Studies at Reykjavik Hospital and Heart Preventive Clinic in Iceland noted that men over 80 with blood cholesterol levels over 250 mg/dL had less than half the death rate (48%) of those whose cholesterol levels were at the ‘ideal’ 200 mg/dL. So, heart disease and death cannot just be associated with high cholesterol, they could also be due to low cholesterol.

It is important to look at many of the other risk factors before jumping to the conclusion that high cholesterol levels are the main culprits of developing coronary artery disease. In order to get a more accurate and complete picture of the risk of coronary artery disease, you should get a complete cardiovascular risk assessment test which includes: Apolipoprotein A and B, HDL, LDL, VLDL, triglycerides, lipid electrophoresis, serum homocysteine, C-Reactive protein, and Oxidata free radical test.

True wellness doesn't rely on the statistics or any numbers on a piece of paper. Understanding the reason behind your elevated or decreased cholesterol levels is the key to health. 


References:

Keys A and others. Lessons from serum cholesterol studies in Japan, Hawaii and Los Angeles. Ann Intern Med 48, 83-94, 1958.

Kannel, WB, Gordon T. The Framingham diet study: diet and the regulation of serum cholesterol. The Framingham study. An Epidemiologic Investigation of Cardiovascular Disease. Section 24, Washington, DC, 1970.

Prospective Studies Collaboration. Lancet 1995;346:1647-53.

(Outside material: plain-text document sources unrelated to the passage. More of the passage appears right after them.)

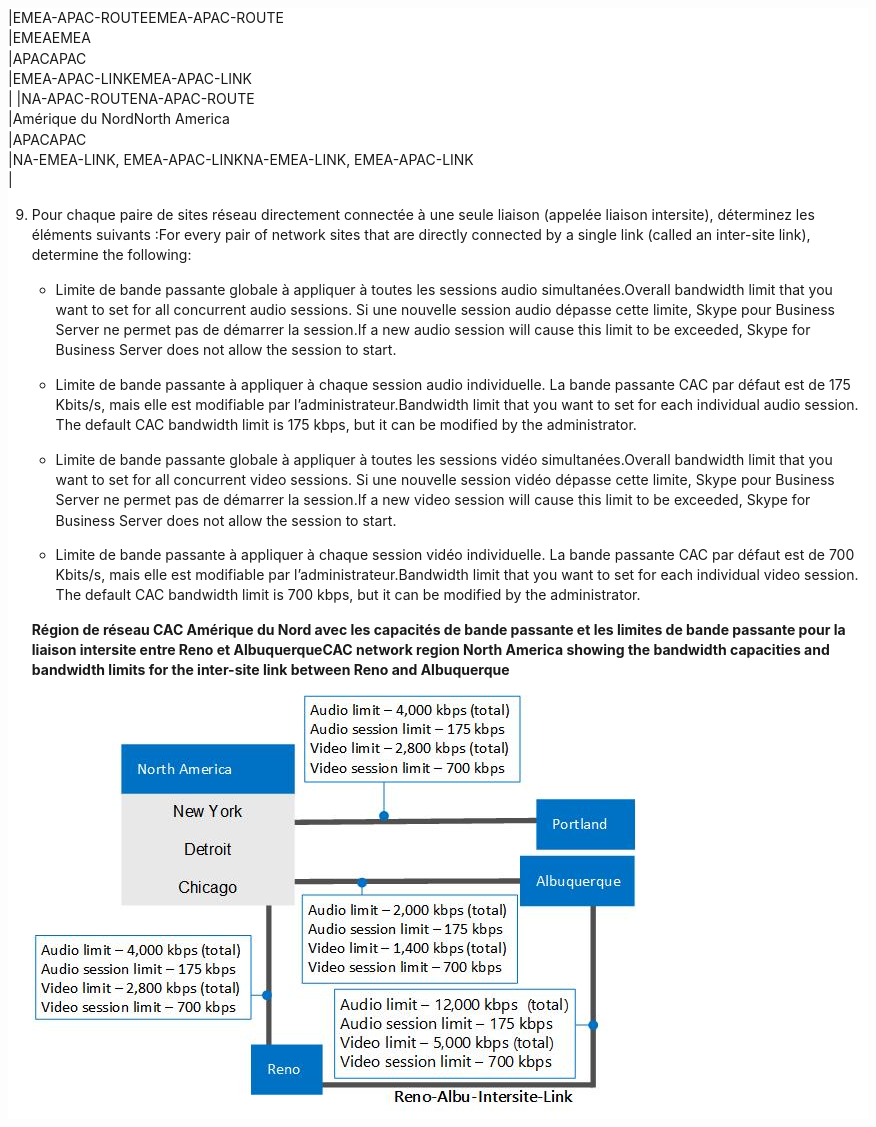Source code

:    |<span data-ttu-id="d12f2-362">EMEA-APAC-ROUTE</span><span class="sxs-lookup"><span data-stu-id="d12f2-362">EMEA-APAC-ROUTE</span></span>  <br/> |<span data-ttu-id="d12f2-363">EMEA</span><span class="sxs-lookup"><span data-stu-id="d12f2-363">EMEA</span></span>  <br/> |<span data-ttu-id="d12f2-364">APAC</span><span class="sxs-lookup"><span data-stu-id="d12f2-364">APAC</span></span>  <br/> |<span data-ttu-id="d12f2-365">EMEA-APAC-LINK</span><span class="sxs-lookup"><span data-stu-id="d12f2-365">EMEA-APAC-LINK</span></span>  <br/> |
   |<span data-ttu-id="d12f2-366">NA-APAC-ROUTE</span><span class="sxs-lookup"><span data-stu-id="d12f2-366">NA-APAC-ROUTE</span></span>  <br/> |<span data-ttu-id="d12f2-367">Amérique du Nord</span><span class="sxs-lookup"><span data-stu-id="d12f2-367">North America</span></span>  <br/> |<span data-ttu-id="d12f2-368">APAC</span><span class="sxs-lookup"><span data-stu-id="d12f2-368">APAC</span></span>  <br/> |<span data-ttu-id="d12f2-369">NA-EMEA-LINK, EMEA-APAC-LINK</span><span class="sxs-lookup"><span data-stu-id="d12f2-369">NA-EMEA-LINK, EMEA-APAC-LINK</span></span>  <br/> |
   
9. <span data-ttu-id="d12f2-370">Pour chaque paire de sites réseau directement connectée à une seule liaison (appelée liaison intersite), déterminez les éléments suivants :</span><span class="sxs-lookup"><span data-stu-id="d12f2-370">For every pair of network sites that are directly connected by a single link (called an inter-site link), determine the following:</span></span>
    
     - <span data-ttu-id="d12f2-371">Limite de bande passante globale à appliquer à toutes les sessions audio simultanées.</span><span class="sxs-lookup"><span data-stu-id="d12f2-371">Overall bandwidth limit that you want to set for all concurrent audio sessions.</span></span> <span data-ttu-id="d12f2-372">Si une nouvelle session audio dépasse cette limite, Skype pour Business Server ne permet pas de démarrer la session.</span><span class="sxs-lookup"><span data-stu-id="d12f2-372">If a new audio session will cause this limit to be exceeded, Skype for Business Server does not allow the session to start.</span></span>
    
     - <span data-ttu-id="d12f2-p128">Limite de bande passante à appliquer à chaque session audio individuelle. La bande passante CAC par défaut est de 175 Kbits/s, mais elle est modifiable par l’administrateur.</span><span class="sxs-lookup"><span data-stu-id="d12f2-p128">Bandwidth limit that you want to set for each individual audio session. The default CAC bandwidth limit is 175 kbps, but it can be modified by the administrator.</span></span>
    
     - <span data-ttu-id="d12f2-375">Limite de bande passante globale à appliquer à toutes les sessions vidéo simultanées.</span><span class="sxs-lookup"><span data-stu-id="d12f2-375">Overall bandwidth limit that you want to set for all concurrent video sessions.</span></span> <span data-ttu-id="d12f2-376">Si une nouvelle session vidéo dépasse cette limite, Skype pour Business Server ne permet pas de démarrer la session.</span><span class="sxs-lookup"><span data-stu-id="d12f2-376">If a new video session will cause this limit to be exceeded, Skype for Business Server does not allow the session to start.</span></span>
    
     - <span data-ttu-id="d12f2-p130">Limite de bande passante à appliquer à chaque session vidéo individuelle. La bande passante CAC par défaut est de 700 Kbits/s, mais elle est modifiable par l’administrateur.</span><span class="sxs-lookup"><span data-stu-id="d12f2-p130">Bandwidth limit that you want to set for each individual video session. The default CAC bandwidth limit is 700 kbps, but it can be modified by the administrator.</span></span>
    
   <span data-ttu-id="d12f2-379">**Région de réseau CAC Amérique du Nord avec les capacités de bande passante et les limites de bande passante pour la liaison intersite entre Reno et Albuquerque**</span><span class="sxs-lookup"><span data-stu-id="d12f2-379">**CAC network region North America showing the bandwidth capacities and bandwidth limits for the inter-site link between Reno and Albuquerque**</span></span>

     ![Exemple de sites réseau limités par la bande passante de la connexion WAN](../../media/Plan_CS_VoiceCAC_limitsforNAdirectlinksRenoAlbuq.jpg)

Jonsson A, Sigvaldason H, Sigfusson N. Total cholesterol and mortality after age 80 years. Lancet 1997;350:1778-9.

Ogushi Y and others. World Rev Nutr Diet 2009;100:63-70.

Keys A. Atherosclerosis 1975;22:149-92.

Jacobs D and others. Circulation 86  1046-60, 1992.

Ravnskov Uffe. Fat and Cholesterol are Good for you. Sweden, 2009.

Dicken Weatherby, Scott Ferguson. Blood Chemistry and CBC Analysis - Clinical Laboratory Testing from a Functional Perspective. USA, 2002.